*** Material to process ***

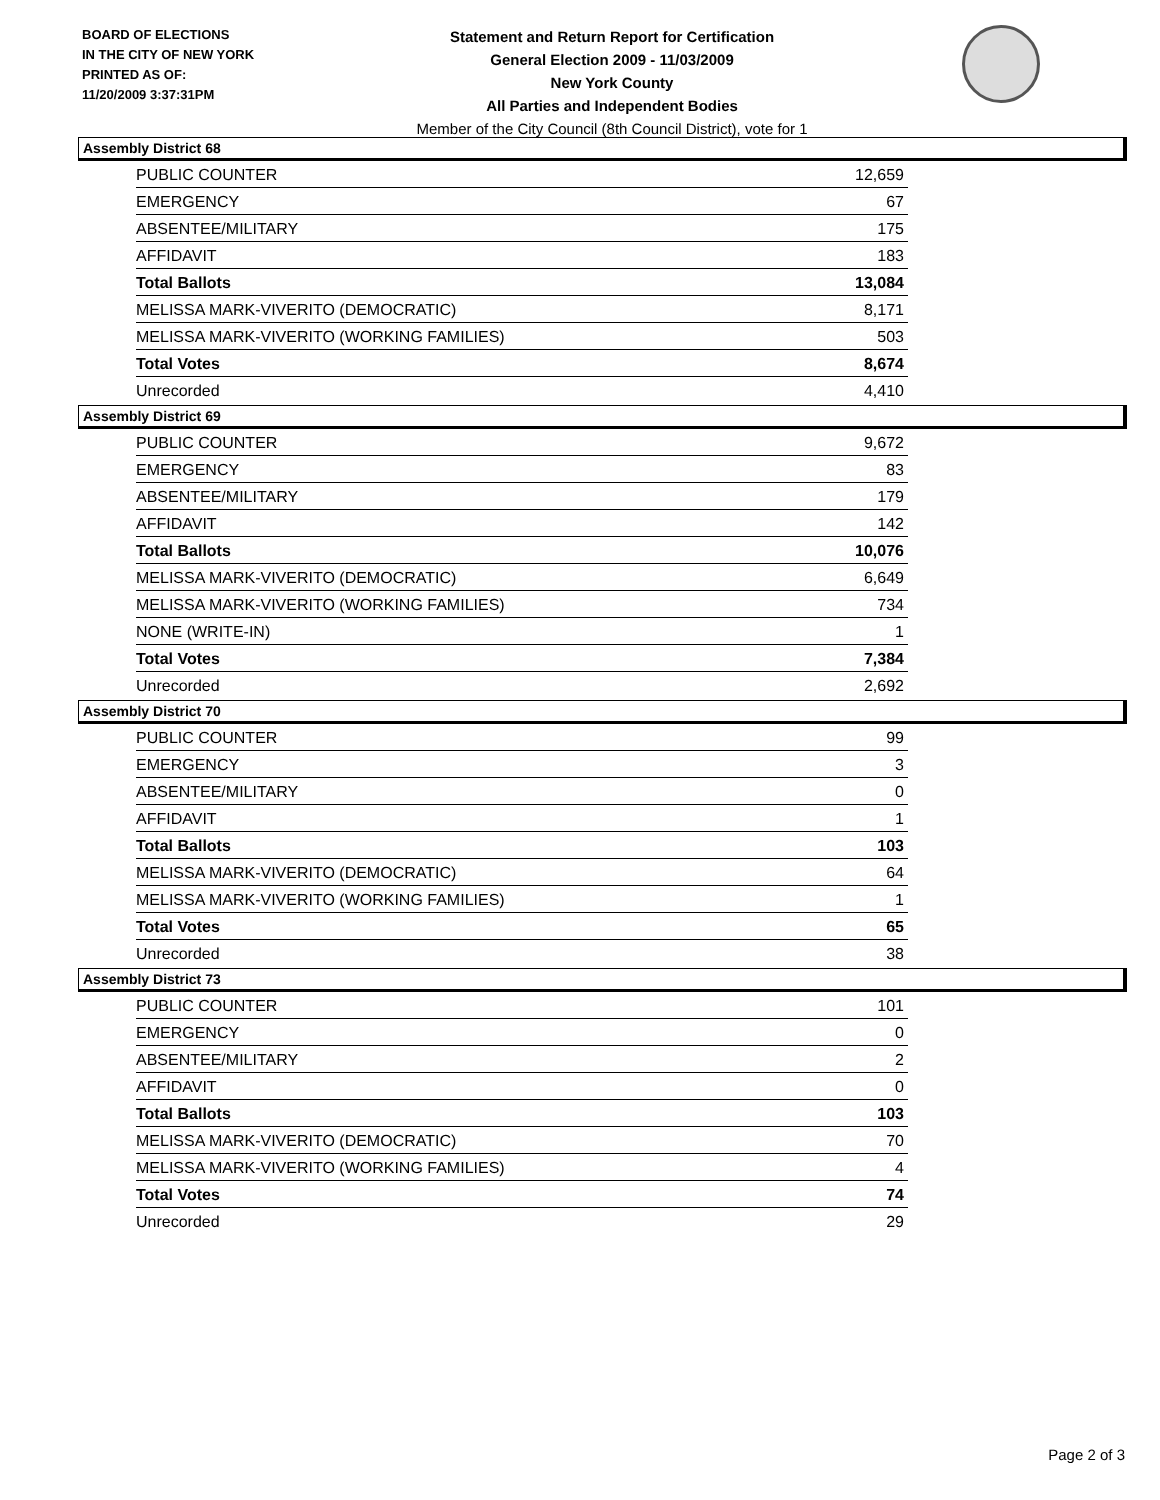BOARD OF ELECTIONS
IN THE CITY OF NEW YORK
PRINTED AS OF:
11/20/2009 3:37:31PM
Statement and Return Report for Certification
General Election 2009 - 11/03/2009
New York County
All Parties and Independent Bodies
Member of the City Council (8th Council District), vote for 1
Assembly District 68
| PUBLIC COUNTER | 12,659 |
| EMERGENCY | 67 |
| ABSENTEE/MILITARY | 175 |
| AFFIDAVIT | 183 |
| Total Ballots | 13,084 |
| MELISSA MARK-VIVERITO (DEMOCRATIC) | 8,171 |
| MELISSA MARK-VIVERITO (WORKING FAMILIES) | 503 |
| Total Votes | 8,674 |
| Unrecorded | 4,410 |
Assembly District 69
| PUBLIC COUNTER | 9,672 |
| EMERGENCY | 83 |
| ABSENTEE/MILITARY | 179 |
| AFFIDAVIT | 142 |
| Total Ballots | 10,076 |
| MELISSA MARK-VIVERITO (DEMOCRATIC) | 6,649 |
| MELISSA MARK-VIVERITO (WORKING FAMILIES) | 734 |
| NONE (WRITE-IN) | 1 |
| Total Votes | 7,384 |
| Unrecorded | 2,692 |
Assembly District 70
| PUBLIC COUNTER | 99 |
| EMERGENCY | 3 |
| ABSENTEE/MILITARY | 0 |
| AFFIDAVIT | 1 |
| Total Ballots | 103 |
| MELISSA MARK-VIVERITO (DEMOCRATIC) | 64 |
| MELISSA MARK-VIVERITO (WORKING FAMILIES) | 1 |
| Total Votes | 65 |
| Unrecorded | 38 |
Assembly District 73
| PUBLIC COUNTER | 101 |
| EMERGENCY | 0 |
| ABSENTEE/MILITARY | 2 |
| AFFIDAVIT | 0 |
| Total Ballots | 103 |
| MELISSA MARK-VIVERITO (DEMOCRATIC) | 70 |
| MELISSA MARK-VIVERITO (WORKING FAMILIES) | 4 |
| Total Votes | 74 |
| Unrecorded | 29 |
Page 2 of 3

*** End of Material to process ***

**Problem statement:** Copy exactly the lines running from the one that holds "Ballots | 10,076 |" to the last line of the listing above. Include both of those lines.

**Solution for this task:**
| Total Ballots | 10,076 |
| MELISSA MARK-VIVERITO (DEMOCRATIC) | 6,649 |
| MELISSA MARK-VIVERITO (WORKING FAMILIES) | 734 |
| NONE (WRITE-IN) | 1 |
| Total Votes | 7,384 |
| Unrecorded | 2,692 |
Assembly District 70
| PUBLIC COUNTER | 99 |
| EMERGENCY | 3 |
| ABSENTEE/MILITARY | 0 |
| AFFIDAVIT | 1 |
| Total Ballots | 103 |
| MELISSA MARK-VIVERITO (DEMOCRATIC) | 64 |
| MELISSA MARK-VIVERITO (WORKING FAMILIES) | 1 |
| Total Votes | 65 |
| Unrecorded | 38 |
Assembly District 73
| PUBLIC COUNTER | 101 |
| EMERGENCY | 0 |
| ABSENTEE/MILITARY | 2 |
| AFFIDAVIT | 0 |
| Total Ballots | 103 |
| MELISSA MARK-VIVERITO (DEMOCRATIC) | 70 |
| MELISSA MARK-VIVERITO (WORKING FAMILIES) | 4 |
| Total Votes | 74 |
| Unrecorded | 29 |
Page 2 of 3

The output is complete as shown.